Read The Resurrected Compendium Online
Authors: Megan Hart
“I know that you shouldn’t need to go through a couple of bottles of vodka and rum every week,” her husband said.
It was never that much. Never. And if it was, the only way he could possibly know it was by sorting through the recycling she was so careful to take down to the curb herself. By checking up on her.
“I don’t need it,” Abbie said. “It’s not like I…need…it.”
Ryan didn’t smiled or pull her close, didn’t kiss her. He stared. “Then quit.”
“Fine.” She poured the drink down the sink and glared at him in challenge. “See? There you go.”
“The rest of it too.”
“There isn’t any more.”
Ryan stared some more. “I know where you keep it, Abbie. The boys know where you keep it, for God’s sake. They know when you’re —”
“Don’t you say it! Don’t. You. Say it!”
She could see nothing like love in his expression. Ryan looked stern, unmoving. Like stone.
“You quit,” he said, “or I’m taking the boys and leaving you.”
She broke down then, sobs slicing at her throat. Tearing her apart. This was her life. Her husband and sons. This house. The bills, the cookies, the costumes, the conferences. This was everything she had become, and she could not bear to lose it.
“I love you,” Ryan said, “but you can’t keep going on like this. You’re tearing us apart.”

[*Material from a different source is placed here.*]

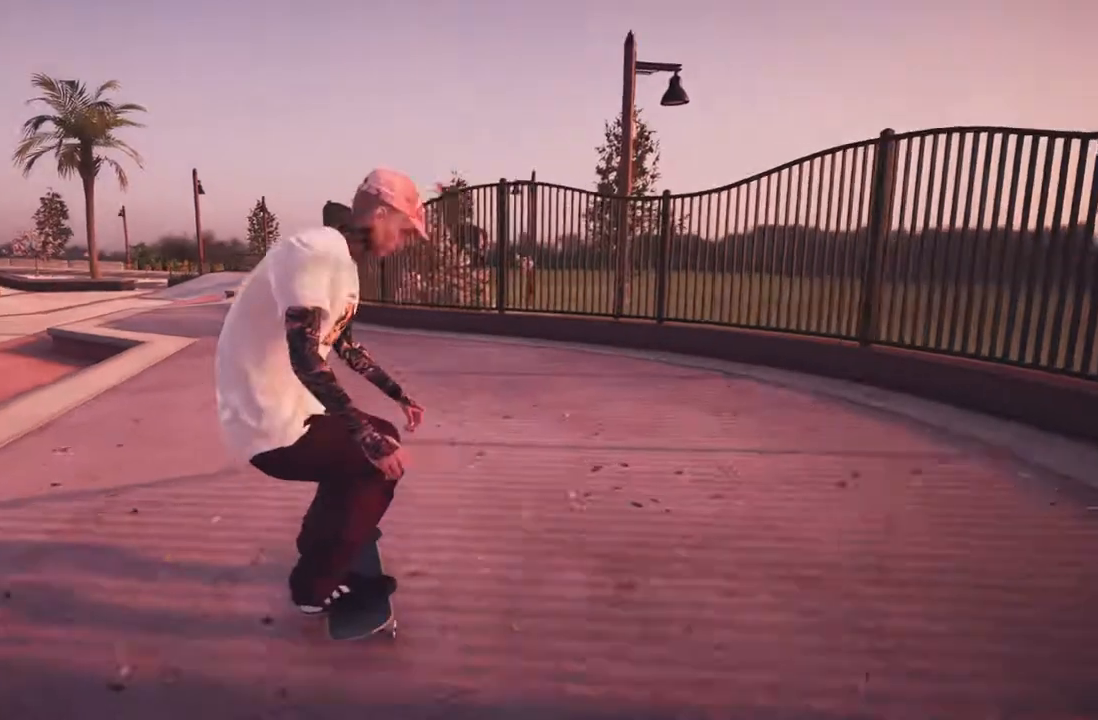
Gameplay with a controller (Xbox layout); each line is a JSON object with the inputs held at the frame after it (dt_ms = milliseconds from this image to that frame). "events" lists button and stick changes between this image and that frame as [ms after this image, input, new state], when the widget could be followed in between.
{"dt_ms": 500, "buttons": ["A", "R2"], "left_stick": "center", "right_stick": "center", "events": [[67, "L2", "up"], [350, "R2", "down"], [433, "A", "down"]]}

Abbie had taken his hands in hers, linking their fingers, and Ryan let her though he didn’t squeeze back when she did. “I would do anything, anything, not to hurt you and the boys. You know that, don’t you?”
She wanted him to say he knew it. That he believed her. That he loved her. Abbie wanted Ryan to tell her everything would be all right, that nothing had been ruined or broken.
Except of course it had been, because she didn’t give up the liquor. She just started being more careful with her lies. And one night, late, when she’d told her husband she was going out to the all-night grocery store, Abbie went instead to a local dive where nobody knew her and everyone minded their own business and the drinks came in clear plastic cups and the bathroom smelled of vomit and hairspray. Where the men didn’t seem to care if she was married with kids or drank too much or that she’d once imagined she might make a difference in the world.
And, late that night, when one man in particular had put his hands all over her and made her feel good about herself for the first time in what seemed like a lifetime, it seemed like the best idea in the world for her to give him a ride home to his apartment, even though she had no idea where he lived. That night the road had bent and curved in front of her car, even when she squinted. Her passenger had turned the radio up loud and opened the windows and told her to drive fast, then faster as they both laughed and screamed along with songs she hadn’t played in a decade or longer. He put his hand between her legs and called her by another woman’s name, and none of that mattered because everything was fire inside her. Everything was smoke.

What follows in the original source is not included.